Consider just a few examples of Labour’s record - £20 billion wasted on an NHS computer that still isn’t working properly, £2.3 billion spent refurbishing the offices of MOD civil servants, and nearly £2 billion of tax credits lost due to fraud and error.
These are outrageous examples of a spendaholic culture in government, and a level of waste that is evidence of an out-of-touch political elite who have forgotten whose money it is they’re spending.
So I will be working with Francis Maude and his implementation team to develop strategies right across the board: in procurement, delivery, staffing, and structures – learning from the best examples in the public and private sectors around the world.
But it’s not enough just to stand here and make promises about efficiency. I believe we need to create additional pressure on ourselves – and transparency in public spending is an absolutely vital part of this. That’s why last year, we introduced a Bill in Parliament to force the government to list on a public, easily searchable website, every item of public spending over £25,000. Unsurprisingly, Labour blocked it – but we have promised that this will be one of the first innovations of a Conservative Government.

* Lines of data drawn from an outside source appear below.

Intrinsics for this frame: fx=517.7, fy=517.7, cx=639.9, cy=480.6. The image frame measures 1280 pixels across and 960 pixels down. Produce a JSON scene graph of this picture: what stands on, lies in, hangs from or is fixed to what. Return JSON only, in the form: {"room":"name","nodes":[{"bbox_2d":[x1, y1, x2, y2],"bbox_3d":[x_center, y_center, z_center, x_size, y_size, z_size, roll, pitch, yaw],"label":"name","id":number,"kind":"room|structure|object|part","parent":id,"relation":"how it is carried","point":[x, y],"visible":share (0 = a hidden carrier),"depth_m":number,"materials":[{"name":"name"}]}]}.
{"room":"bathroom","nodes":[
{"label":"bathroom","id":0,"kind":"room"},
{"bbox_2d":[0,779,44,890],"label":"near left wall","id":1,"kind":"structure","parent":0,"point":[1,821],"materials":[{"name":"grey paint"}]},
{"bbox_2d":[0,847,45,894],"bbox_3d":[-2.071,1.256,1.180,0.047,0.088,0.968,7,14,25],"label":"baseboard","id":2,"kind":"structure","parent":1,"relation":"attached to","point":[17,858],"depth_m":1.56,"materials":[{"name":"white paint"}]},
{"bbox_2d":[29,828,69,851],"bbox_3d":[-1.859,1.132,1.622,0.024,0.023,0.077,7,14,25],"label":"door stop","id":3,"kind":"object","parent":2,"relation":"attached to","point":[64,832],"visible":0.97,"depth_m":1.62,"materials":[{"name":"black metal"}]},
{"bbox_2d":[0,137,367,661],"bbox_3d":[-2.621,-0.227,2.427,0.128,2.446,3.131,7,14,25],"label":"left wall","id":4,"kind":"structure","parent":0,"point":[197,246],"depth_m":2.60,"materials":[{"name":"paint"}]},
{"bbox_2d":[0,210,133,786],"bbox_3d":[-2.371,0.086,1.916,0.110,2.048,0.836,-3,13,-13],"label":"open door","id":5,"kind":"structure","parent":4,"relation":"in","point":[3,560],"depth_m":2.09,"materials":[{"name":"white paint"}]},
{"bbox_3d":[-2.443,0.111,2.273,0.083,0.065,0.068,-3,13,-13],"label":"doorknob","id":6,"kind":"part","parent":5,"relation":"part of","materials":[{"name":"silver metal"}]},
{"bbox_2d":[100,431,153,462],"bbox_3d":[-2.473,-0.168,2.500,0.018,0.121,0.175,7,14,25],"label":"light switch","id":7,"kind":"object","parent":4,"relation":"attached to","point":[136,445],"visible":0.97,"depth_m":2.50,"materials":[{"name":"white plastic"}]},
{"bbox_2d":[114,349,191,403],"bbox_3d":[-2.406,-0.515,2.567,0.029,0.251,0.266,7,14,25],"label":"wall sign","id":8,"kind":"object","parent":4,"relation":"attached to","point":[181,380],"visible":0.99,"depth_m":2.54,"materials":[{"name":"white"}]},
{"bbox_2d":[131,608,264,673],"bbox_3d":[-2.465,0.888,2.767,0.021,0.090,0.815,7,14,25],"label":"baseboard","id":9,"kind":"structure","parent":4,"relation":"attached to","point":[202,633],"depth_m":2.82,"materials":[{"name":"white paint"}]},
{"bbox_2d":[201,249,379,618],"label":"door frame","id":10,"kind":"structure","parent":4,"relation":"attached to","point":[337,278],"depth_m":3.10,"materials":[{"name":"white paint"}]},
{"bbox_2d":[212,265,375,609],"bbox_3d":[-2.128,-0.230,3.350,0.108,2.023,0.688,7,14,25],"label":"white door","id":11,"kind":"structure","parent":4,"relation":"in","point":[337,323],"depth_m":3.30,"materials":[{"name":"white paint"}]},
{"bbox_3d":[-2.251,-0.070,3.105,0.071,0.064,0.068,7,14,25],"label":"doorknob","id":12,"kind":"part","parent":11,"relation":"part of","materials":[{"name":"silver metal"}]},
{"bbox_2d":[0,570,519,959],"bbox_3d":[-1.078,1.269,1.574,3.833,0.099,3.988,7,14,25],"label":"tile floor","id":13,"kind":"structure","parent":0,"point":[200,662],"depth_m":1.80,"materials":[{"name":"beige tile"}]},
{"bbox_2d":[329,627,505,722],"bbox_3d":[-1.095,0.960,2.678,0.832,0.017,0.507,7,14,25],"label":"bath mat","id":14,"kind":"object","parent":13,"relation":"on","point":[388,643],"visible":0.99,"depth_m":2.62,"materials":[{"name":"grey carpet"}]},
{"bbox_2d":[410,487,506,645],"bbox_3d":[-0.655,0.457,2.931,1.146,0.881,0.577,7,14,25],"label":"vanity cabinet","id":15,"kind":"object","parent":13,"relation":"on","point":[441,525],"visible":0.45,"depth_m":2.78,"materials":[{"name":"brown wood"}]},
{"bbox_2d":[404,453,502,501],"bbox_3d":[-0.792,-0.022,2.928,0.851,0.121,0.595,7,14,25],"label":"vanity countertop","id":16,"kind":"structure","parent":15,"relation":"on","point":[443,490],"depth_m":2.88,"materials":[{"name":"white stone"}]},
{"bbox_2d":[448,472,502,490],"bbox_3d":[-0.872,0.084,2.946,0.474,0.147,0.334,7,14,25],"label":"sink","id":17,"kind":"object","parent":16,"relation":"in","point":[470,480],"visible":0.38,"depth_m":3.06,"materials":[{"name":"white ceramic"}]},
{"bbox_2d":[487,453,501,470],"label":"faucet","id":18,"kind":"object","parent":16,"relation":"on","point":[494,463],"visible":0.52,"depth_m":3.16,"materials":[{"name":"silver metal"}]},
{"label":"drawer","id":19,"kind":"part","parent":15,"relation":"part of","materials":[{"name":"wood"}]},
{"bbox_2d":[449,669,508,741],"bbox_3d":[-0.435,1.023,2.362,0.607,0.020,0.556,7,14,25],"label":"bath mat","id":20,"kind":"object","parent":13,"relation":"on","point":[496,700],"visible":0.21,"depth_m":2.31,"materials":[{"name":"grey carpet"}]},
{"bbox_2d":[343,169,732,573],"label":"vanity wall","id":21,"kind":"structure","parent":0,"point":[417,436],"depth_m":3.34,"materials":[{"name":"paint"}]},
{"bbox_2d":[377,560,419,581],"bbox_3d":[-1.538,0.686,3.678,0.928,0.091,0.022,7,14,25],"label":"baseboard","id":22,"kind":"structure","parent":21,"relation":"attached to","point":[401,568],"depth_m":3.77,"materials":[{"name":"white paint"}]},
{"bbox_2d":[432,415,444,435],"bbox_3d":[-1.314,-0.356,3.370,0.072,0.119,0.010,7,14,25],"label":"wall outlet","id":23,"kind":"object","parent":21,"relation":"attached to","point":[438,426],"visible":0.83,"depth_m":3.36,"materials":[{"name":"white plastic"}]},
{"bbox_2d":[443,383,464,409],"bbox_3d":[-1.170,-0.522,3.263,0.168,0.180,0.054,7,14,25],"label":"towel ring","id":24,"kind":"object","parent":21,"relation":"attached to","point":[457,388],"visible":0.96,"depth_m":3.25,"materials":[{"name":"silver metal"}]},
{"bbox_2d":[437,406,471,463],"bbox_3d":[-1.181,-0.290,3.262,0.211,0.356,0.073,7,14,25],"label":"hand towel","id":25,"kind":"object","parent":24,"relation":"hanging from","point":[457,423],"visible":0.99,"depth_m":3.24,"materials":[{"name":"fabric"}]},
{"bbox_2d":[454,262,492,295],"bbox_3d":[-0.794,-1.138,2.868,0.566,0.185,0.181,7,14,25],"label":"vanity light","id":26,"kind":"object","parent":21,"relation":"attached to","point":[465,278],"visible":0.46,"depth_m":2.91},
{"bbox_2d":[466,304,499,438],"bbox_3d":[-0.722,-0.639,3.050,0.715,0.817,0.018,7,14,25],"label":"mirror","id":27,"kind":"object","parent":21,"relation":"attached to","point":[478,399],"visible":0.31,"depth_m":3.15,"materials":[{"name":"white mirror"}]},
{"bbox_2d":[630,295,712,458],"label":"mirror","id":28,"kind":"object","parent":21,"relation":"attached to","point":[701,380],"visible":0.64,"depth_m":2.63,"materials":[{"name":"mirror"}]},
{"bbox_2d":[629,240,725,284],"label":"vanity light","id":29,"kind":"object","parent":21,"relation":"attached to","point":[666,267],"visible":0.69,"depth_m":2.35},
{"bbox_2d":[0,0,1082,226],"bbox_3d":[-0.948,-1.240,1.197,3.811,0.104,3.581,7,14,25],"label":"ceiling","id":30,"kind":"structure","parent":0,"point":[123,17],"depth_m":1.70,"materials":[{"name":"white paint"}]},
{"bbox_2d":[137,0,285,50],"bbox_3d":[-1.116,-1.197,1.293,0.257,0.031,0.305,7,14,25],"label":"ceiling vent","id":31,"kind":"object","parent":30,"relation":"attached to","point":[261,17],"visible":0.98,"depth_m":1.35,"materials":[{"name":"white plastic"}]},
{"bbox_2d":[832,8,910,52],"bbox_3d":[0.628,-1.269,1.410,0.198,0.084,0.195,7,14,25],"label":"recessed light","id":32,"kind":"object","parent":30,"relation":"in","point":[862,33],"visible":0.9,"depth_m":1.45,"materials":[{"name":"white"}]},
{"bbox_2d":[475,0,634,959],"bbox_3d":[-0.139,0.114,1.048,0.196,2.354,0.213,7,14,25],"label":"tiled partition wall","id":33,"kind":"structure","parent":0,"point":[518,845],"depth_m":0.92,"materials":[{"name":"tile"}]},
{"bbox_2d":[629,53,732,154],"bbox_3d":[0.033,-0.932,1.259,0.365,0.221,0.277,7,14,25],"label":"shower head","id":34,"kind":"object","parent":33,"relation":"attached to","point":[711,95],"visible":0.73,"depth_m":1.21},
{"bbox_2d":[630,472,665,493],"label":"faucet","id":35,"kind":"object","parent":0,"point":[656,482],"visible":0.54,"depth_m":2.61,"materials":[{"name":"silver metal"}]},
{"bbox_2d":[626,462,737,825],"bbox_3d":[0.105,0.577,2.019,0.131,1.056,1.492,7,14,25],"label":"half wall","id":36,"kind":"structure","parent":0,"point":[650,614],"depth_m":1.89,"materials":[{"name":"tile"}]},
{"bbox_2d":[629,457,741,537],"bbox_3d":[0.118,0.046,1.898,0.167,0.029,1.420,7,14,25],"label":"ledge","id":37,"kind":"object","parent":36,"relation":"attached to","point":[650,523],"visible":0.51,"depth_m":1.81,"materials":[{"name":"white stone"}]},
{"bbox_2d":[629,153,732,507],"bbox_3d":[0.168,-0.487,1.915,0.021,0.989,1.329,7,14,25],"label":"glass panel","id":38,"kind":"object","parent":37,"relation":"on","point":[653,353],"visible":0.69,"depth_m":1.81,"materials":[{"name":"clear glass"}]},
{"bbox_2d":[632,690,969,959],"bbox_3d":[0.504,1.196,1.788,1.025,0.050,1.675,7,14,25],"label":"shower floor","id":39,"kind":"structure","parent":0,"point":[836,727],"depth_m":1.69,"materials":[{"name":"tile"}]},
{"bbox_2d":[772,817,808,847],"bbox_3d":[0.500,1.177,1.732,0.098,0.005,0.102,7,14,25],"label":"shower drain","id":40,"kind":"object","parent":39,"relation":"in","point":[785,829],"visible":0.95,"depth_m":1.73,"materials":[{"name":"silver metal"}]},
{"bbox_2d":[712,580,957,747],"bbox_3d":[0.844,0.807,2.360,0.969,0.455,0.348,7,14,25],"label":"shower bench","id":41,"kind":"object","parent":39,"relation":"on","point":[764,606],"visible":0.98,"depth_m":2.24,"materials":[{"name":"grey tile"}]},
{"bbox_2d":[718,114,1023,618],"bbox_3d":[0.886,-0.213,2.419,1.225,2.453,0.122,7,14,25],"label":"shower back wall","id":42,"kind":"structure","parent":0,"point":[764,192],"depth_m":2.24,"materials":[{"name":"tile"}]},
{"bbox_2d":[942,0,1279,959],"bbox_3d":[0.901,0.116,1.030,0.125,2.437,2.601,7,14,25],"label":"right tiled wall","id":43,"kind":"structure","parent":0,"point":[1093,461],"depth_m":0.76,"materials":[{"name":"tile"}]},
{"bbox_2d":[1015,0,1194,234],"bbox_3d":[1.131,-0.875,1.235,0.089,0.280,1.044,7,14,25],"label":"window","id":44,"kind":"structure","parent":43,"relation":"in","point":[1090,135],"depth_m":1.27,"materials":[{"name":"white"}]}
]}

And we will shortly be launching an online whistleblower service, so that people who work in the public sector can tell our Implementation Team about the waste and inefficiency they would like us to tackle.

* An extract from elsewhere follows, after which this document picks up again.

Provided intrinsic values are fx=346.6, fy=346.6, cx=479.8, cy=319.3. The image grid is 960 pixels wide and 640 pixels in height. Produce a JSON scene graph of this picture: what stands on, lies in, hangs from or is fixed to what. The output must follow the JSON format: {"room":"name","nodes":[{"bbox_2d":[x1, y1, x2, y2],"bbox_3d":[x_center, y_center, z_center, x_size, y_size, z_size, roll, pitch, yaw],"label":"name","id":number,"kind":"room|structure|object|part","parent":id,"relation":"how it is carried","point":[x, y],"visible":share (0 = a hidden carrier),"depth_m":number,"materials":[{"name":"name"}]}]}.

That is an outline of our strategy. It learns the lessons from Labour’s failure to control public spending. It’s based on simple Conservative principles of good housekeeping. It makes commitments that we know we can deliver.
The British electorate is no longer prepared to choose between lower taxes and high quality public services. It demands of its politicians the ability to deliver both. Our long-term economic competitiveness and the sustainability of our public services require no less. By focussing on these three priorities in Government, Conservatives will deliver where Labour has failed.